所以高一的無數個閑暇時間,我都和白影去練琴,去唱歌,去跳街舞。學校有同學傳言說我許天和一個大二的談姐弟戀。呵,我哈哈大笑著。他們的想象力可真夠豐富的,加上我的學習也搞得一塌糊涂,所以后來便全不在乎了。因為就算自己在乎,也沒有別人在乎。追尋自己的夢想也沒什么不好。
總比那曾經的自己,無數次推開房間的我,看院落悄悄墜進到走廊的幾縷陽光要好的多。
不一樣的風箏從不同的地點升起,照樣在同樣的天空中飛翔。
這是大一的筱微,我的女朋友曾跟我說的。她還說,從哪里飛,不一定要從哪里落。只要被牽引的繩子一直承受的重量不過分拉扯就可以。如此,便可以不管不顧了。
她的思想真有道理,雖然模模糊糊地,卻總能說到我的內心深處最柔弱的地方,讓我突然感慨許多,學會許多。

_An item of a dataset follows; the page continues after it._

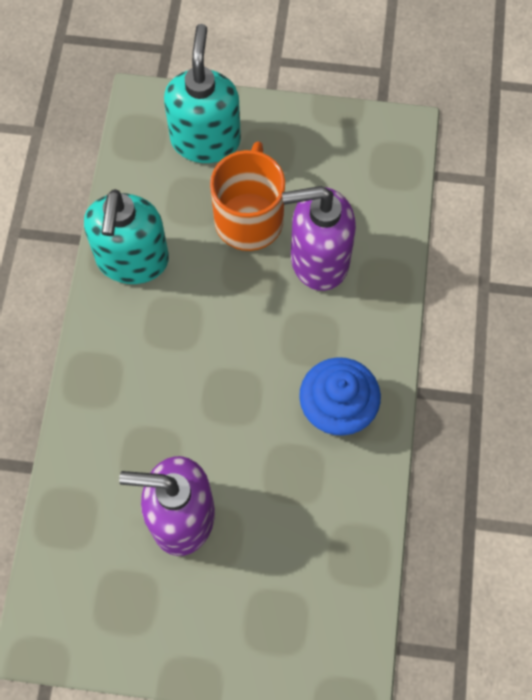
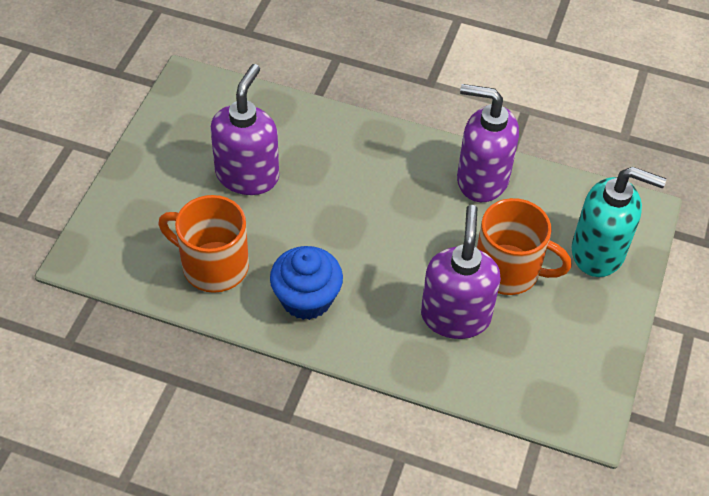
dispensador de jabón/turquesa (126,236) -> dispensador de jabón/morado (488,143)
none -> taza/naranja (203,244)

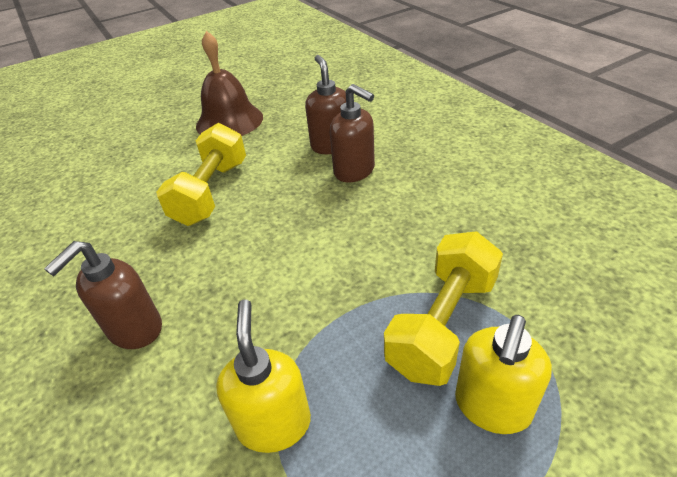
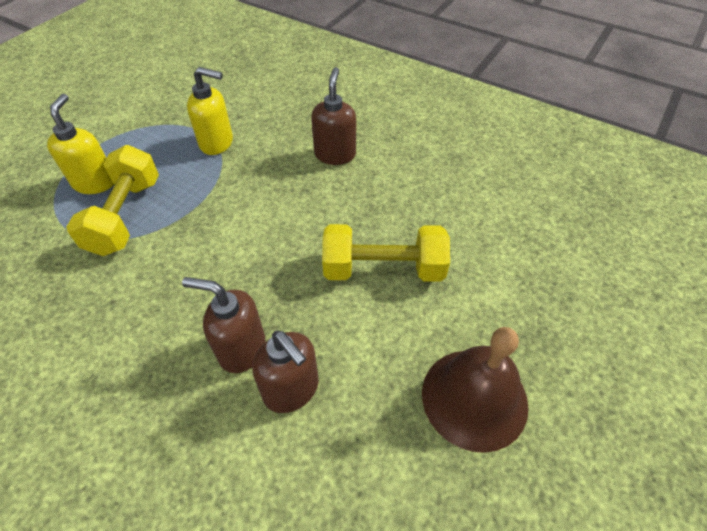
mancuerna/amarillo (201,174) -> mancuerna/amarillo (386,253), 75 degrees counterclockwise
dispensador de jabón/amarillo (263,376) -> dispensador de jabón/amarillo (210,111), 45 degrees counterclockwise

我喜歡跟小微說話,卻也害怕跟她說話,女孩兒的心思最多了。就像每次跟她在一起,我就覺得心里沉重地要了命似的。
就像大一答應跟她交往的時候,她拒絕我一次又一次對她去奔放俱樂部的邀請。而且每一次的理由都是身體不舒服。
太怪了,忒怪了。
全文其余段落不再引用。